Task instructions.
State how many lines in the rows below contain the string "Nokia", treating uppercase and lowercase as different. Reply with the number alone.

───── Data for review

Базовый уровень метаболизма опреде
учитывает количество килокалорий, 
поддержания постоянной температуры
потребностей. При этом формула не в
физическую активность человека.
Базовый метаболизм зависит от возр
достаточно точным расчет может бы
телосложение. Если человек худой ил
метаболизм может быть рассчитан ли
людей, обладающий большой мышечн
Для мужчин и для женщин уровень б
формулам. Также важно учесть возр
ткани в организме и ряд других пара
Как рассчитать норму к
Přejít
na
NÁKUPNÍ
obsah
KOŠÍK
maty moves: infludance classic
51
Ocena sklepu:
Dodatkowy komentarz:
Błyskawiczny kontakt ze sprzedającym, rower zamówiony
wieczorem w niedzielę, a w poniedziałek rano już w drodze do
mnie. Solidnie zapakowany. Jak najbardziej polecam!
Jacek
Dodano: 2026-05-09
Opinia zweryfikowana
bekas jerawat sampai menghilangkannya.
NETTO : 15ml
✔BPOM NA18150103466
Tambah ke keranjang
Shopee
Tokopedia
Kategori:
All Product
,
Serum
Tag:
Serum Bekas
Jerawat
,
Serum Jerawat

──────────
───── Data for review

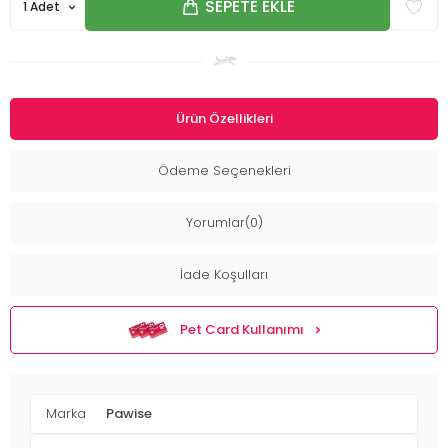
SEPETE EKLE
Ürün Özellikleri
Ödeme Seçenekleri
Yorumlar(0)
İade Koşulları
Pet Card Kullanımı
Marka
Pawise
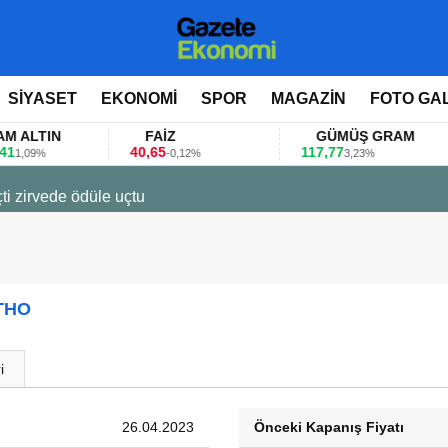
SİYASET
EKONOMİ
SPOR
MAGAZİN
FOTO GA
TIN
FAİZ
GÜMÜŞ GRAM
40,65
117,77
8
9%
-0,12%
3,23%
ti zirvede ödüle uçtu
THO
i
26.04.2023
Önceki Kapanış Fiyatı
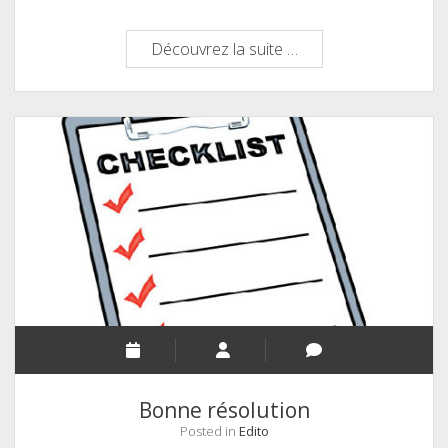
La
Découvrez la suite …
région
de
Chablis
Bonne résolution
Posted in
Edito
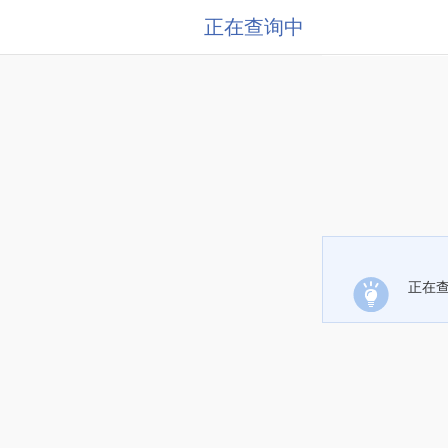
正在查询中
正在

──────────
───── Data for review

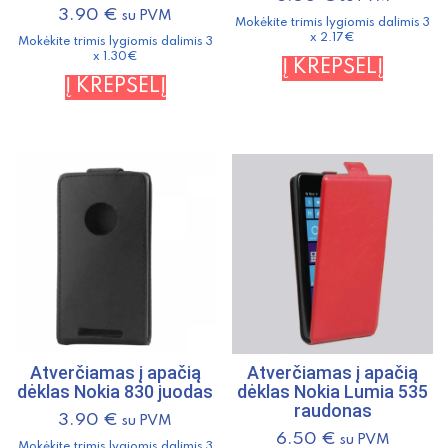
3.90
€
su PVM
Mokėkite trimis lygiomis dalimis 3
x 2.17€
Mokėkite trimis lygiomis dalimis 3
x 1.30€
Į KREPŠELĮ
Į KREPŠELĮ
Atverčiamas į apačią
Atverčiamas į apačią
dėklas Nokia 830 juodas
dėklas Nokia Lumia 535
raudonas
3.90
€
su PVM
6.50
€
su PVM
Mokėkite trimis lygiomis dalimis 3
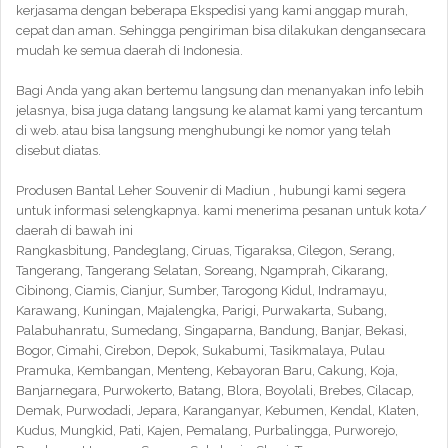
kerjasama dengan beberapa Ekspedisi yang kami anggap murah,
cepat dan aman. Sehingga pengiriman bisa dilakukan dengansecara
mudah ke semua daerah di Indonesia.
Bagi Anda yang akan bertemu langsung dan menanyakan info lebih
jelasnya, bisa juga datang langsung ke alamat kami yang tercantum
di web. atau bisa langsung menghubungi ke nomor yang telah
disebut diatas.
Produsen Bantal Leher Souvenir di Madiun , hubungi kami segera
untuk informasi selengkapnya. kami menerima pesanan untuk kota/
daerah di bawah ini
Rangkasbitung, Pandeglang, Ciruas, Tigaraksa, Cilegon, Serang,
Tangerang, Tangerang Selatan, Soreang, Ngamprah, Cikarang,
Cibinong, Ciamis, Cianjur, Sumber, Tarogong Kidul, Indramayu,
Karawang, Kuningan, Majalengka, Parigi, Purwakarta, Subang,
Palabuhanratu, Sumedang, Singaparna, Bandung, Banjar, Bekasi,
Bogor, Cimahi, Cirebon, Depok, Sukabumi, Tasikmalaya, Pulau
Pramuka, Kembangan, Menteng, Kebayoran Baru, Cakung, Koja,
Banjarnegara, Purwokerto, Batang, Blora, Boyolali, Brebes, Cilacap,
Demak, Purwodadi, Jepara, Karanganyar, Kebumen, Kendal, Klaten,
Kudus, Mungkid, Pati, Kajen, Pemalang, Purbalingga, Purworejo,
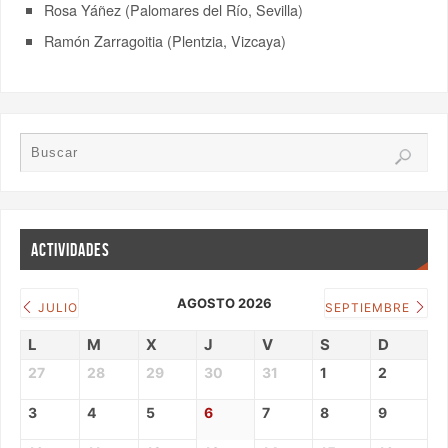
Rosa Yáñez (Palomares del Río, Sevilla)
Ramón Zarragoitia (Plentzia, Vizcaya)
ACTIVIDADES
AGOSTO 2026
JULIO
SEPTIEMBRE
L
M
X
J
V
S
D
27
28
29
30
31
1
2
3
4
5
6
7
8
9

──────────

Result below.
2